We did a double-take on Sunday when Bill Shorten was quoted as an advocate of daring, long-term policymaking in government. Was this the same Opposition Leader who had mastered the art of class envy politics, pushed the limits of spin, and frustrated attempts to spare the next generation a crippling burden of debt? Apparently so. On the ABC Insiders show Mr Shorten endorsed fixed four-year terms of office as necessary for better government. “The federal political system seems out of whack in that everything is so short-term,” he said.

There is no evidence that a shift to four-year terms would revive policymaking in the public interest. Consider the woeful energy policies of state governments with four-year terms. Under the supposed handicap of the existing federal system, the Hawke-Keating and Howard-Costello administrations carried through landmark economic reforms. And if Mr Shorten were elected with a fixed four-year term he still would need political courage to govern for the nation, not just for trade union clients, and to confront the culture of entitlement underwritten by foreign debt. In Sunday’s interview there was no sign of that resolve, only his overblown rhetoric about inequality and swipes at “rich parents” and “millionaires”.

Mr Shorten urged the Coalition to co-operate with Labor on his reform of electoral terms. Where is his willingness to work with the government to boost competitiveness, productivity, growth, jobs and living standards? As for the Turnbull administration, would it really become more bold in economic reform simply because it was granted a slightly more remote date of reckoning with the electorate?
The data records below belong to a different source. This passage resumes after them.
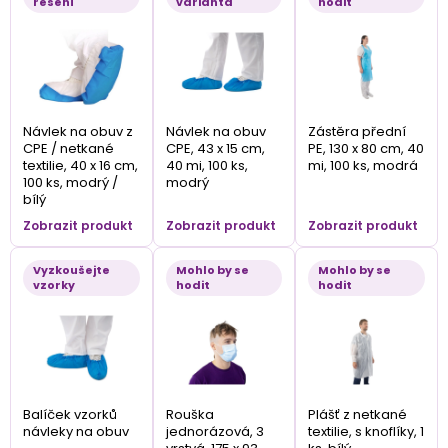
řešení
varianta
hodit
Návlek na obuv z
Návlek na obuv
Zástěra přední
CPE / netkané
CPE, 43 x 15 cm,
PE, 130 x 80 cm, 40
textilie, 40 x 16 cm,
40 mi, 100 ks,
mi, 100 ks, modrá
100 ks, modrý /
modrý
bílý
Zobrazit produkt
Zobrazit produkt
Zobrazit produkt
Vyzkoušejte
Mohlo by se
Mohlo by se
vzorky
hodit
hodit
Balíček vzorků
Rouška
Plášť z netkané
návleky na obuv
jednorázová, 3
textilie, s knoflíky, 1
Pressed on the imperative of fiscal repair, the best the government can say is that it has not allowed spending to grow as rapidly as it did under previous administrations. In his defence, Mr Turnbull will point to the obstacle of an irresponsible Senate.

If anything, that problem could be magnified by four-year terms. Now elected for six years, senators would stay on for eight. Crossbench senators already have an idea of their own importance at odds with their often minuscule levels of voter support. Rather than encourage such delusion, the task for mainstream politicians is to make the case for necessary economic reform with skill and candour, enlist wide public support and persuade, even shame, crossbench senators into giving their assent.

This is what should be preoccupying Malcolm Turnbull; parliament resumes in two weeks. His willingness to chase Mr Shorten’s diversion on Sunday showed a lack of judgment on several levels. Why should the Prime Minister appear to take seriously Mr Shorten’s pretence of electoral statesmanship?

More fundamentally, it makes no sense for Mr Turnbull to associate himself with a proposition unlikely to go anywhere. People are disenchanted with the major parties because they have not delivered sound government at a time of economic challenges. In the present climate, voters are hardly going to support a measure that looks like making politicians less accountable to the verdict of the electorate.